Saturday, May 24, 2014

Post-Graduation Thoughts

Is there anything that prepares you for this moment in time? Are you ever truly ready? The answer to both of those questions, I've found seems to be a resounding "no." But as I've said before, that's ok.

I graduated. I walked across the stage of my beloved college church, received my diploma, and shook the president's hand (university president that is). I cried through my entire high school graduation because I felt like it was the end of everything. If only I'd known it was just the beginning I probably wouldn't look so red-faced and bleary eyed in all my high school pictures. When I graduated from college it was a whole different feeling. I sat with three of my dearest animal science friends and anxiously awaited our names being called. The feeling I felt when I finished college a mere 3 weeks ago was pure joy. I was so excited to get my "diploma" (the actual piece of paper is coming in the mail) and just be done with college.

In my last post I talked about how nervous I was and discussed some of the truly great reasons I was totally ready to graduate, nerves and all. I'm now here to tell you, I feel the exact same way I did 60+ days ago. I'm ecstatic to begin a new adventure and to spend some time significantly closer to my main squeeze; eight months of long distance just won't fly anymore. I'm moving to a great town in my favorite state of all, North Dakota (don't tell Michigan).

Of course all the nervousness about this new chapter hasn't dissipated but I'm more excited than ever to start a phenomenal internship (that's PAID!!) and into my very first apartment! (I'm so excited about my apartment that it will probably get it's own blog post all together.) As is the hope with all students post grad, I want to continue learning. If a person stops learning they become stagnant and static and even useless. So in an effort to not be THAT person, I'm going to may take a couple of free online courses and definitely read more. I want to read for the sake of reading and gaining knowledge about myself and the world. I think this is getting rambly..

The point of all these words is just to say, although I didn't get the job I was hoping for, I still have something incredible and I'm going to be something incredible. That is all.

Tuesday, March 4, 2014

I'm about to graduate from college. I have my regalia, I all but have my degree in my hand. I'm on what should prove to be a successful hunt for a job. I have a very supportive family and boyfriend. So riddle me this, why am I so scared? Why am I so worried about where I end up, what I'll be doing, or even what state I'll be in? I have zero answers to these questions but here's what I do know.

I will be graduating with a Bachelor of Science in Animal Science from a school nobody has heard of. But that's ok because that means they don't know what to expect. Having a degree makes me eligible for better opportunities as well as better pay, both of which are positive things though neither really matter that much to me. Because no one has ever heard of my school I don't have to worry about fulfilling someone's expectations of how they think a graduate from [insert ivy league school here] should act a certain way and perform to levels potentially beyond that person's capabilities. I don't have that pressure. I just need to go out there and be myself...which is also scary.

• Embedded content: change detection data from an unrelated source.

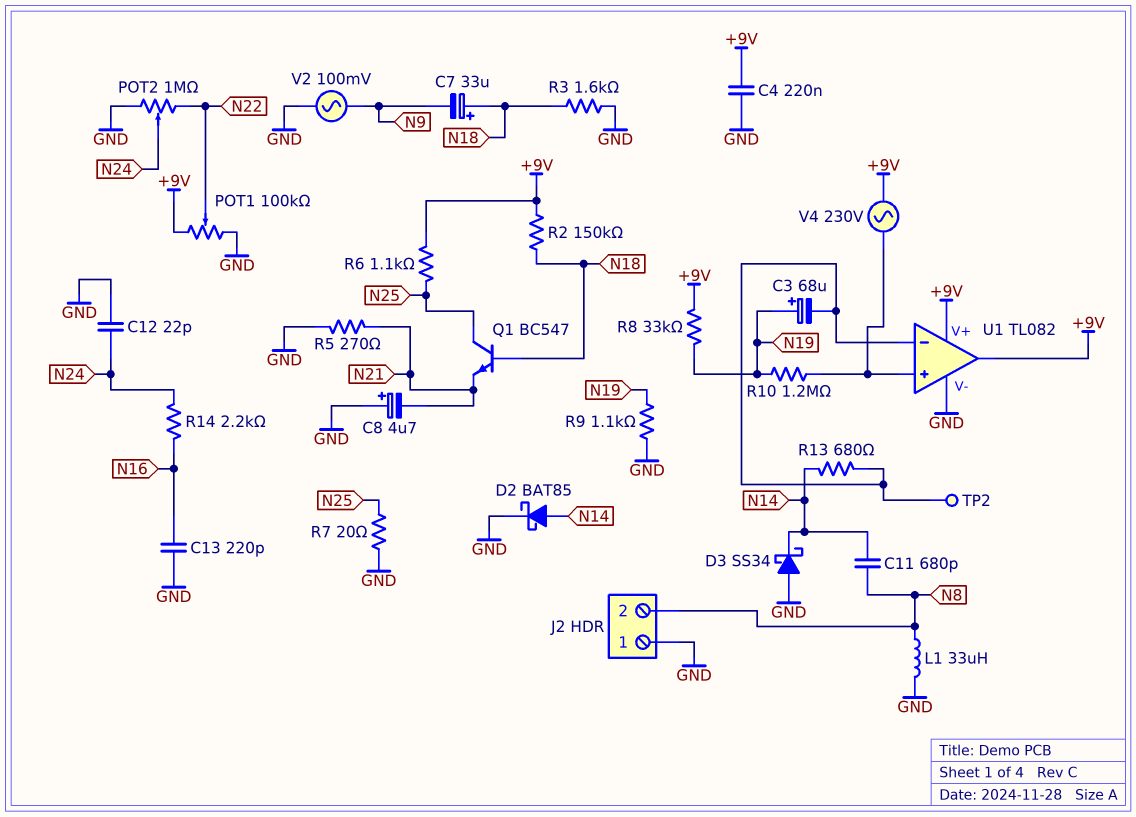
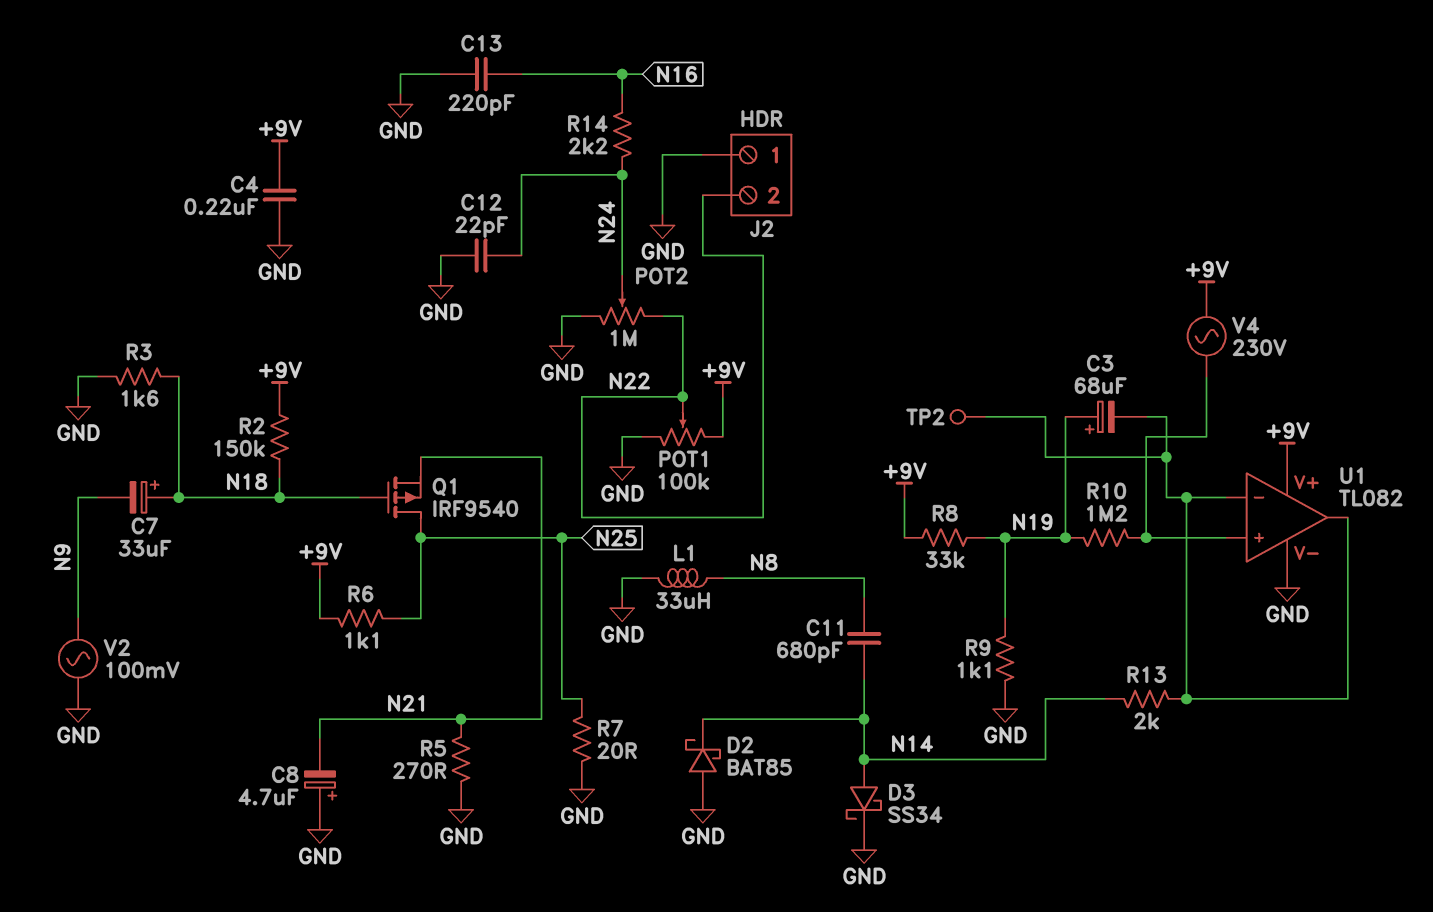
D2: schottky BAT85 (A N14, K GND) -> schottky BAT85 (A GND, K N14)
D3: schottky SS34 (A GND, K N14) -> schottky SS34 (A N14, K GND)
J2 pin 2: N8 -> N22
Q1: NPN BC547 (B N18, C N25, E N21) -> PMOS IRF9540 (G N18, D N25, S N21)
R13: 680 (N14, U1/in-) -> 2k (N14, U1/in-)
U1 pin out: +9V -> U1/in-

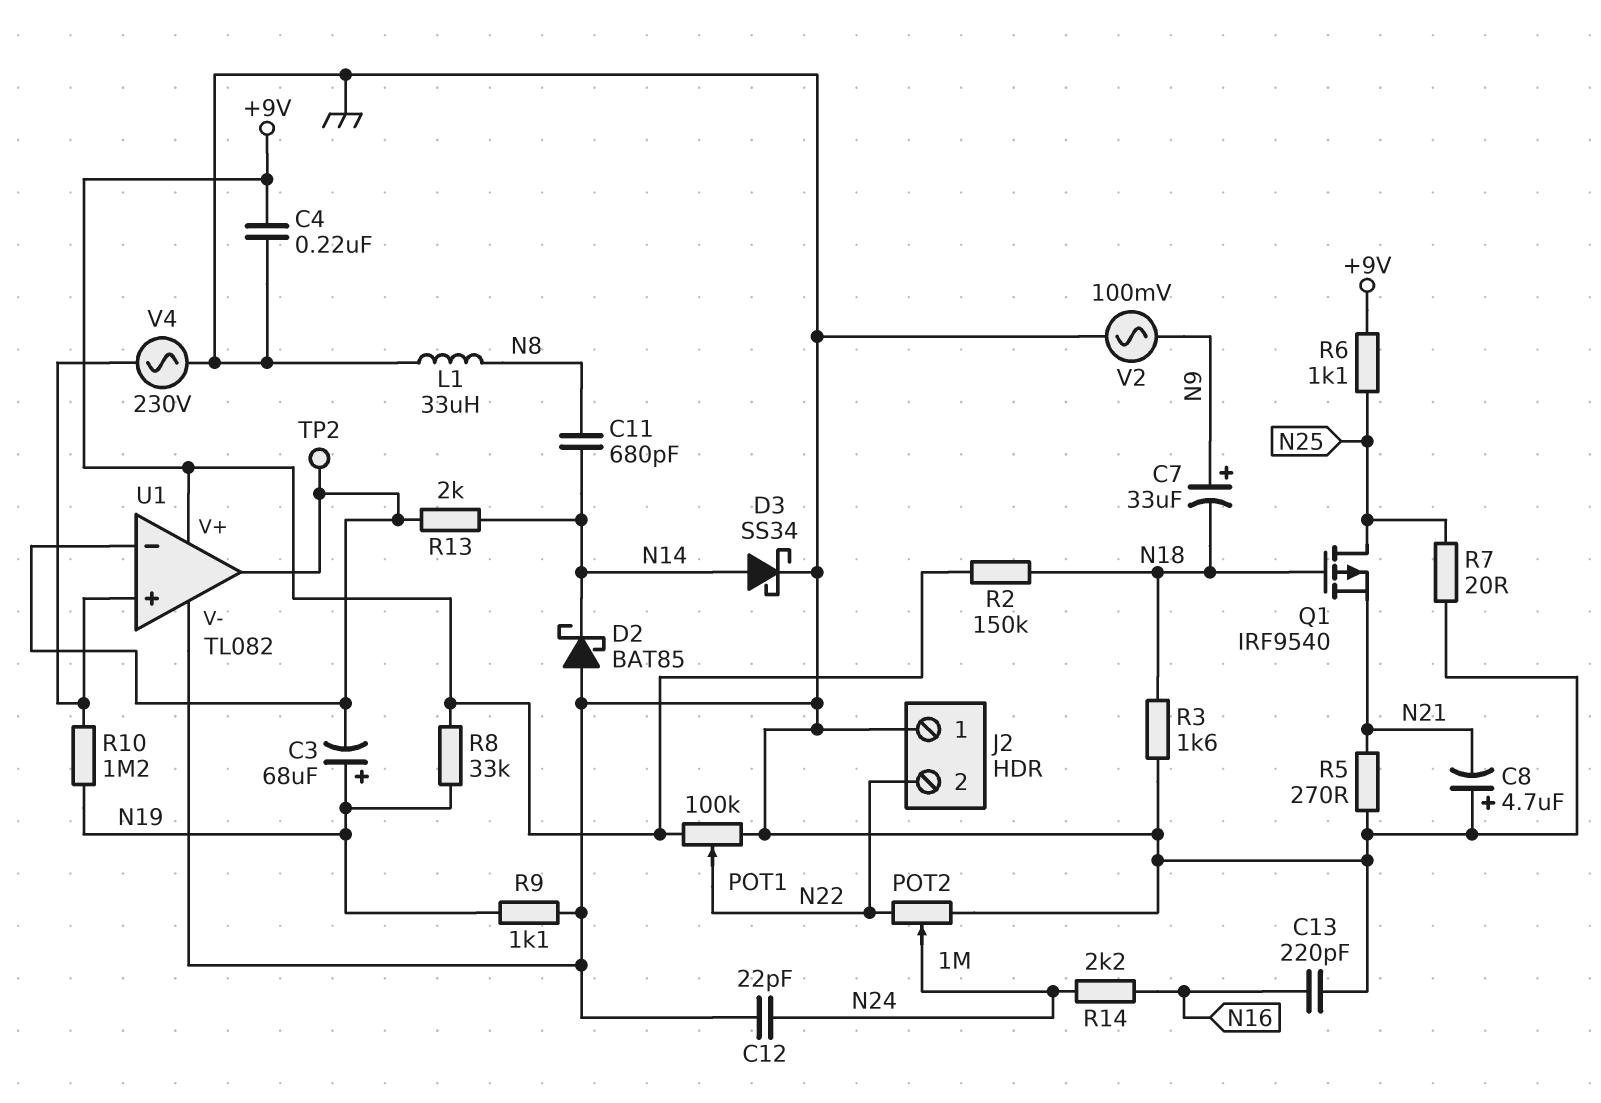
C7: 33uF (plus N18, minus N9) -> 33uF (plus N9, minus N18)
V4: AC 230V (+9V, U1/in+) -> AC 230V (GND, U1/in+)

I'm confident in my career choice. I know what I want to do and I'm ready to pursue it. There are a lot people who still aren't quite 100% sure what they're going to do and that's ok too. But I think it's reassuring to know that I want to go into zoo education and have some sort of basic outline for what my life will look like down the road. That's not to say I have a 5 year plan, because I totally don't, and I'm ok with that.

I have an incredible support system between my friends, family, and boyfriend. They are all ready to see me go places and achieve great things and I hope for their sake that I don't let them down! But I know that if I do fail, I have a soft place to land.

So am I nervous about graduating? Yes. Am I ready to graduate? Absolutely! Look out world, I'm coming at you in 60 days! Are you ready?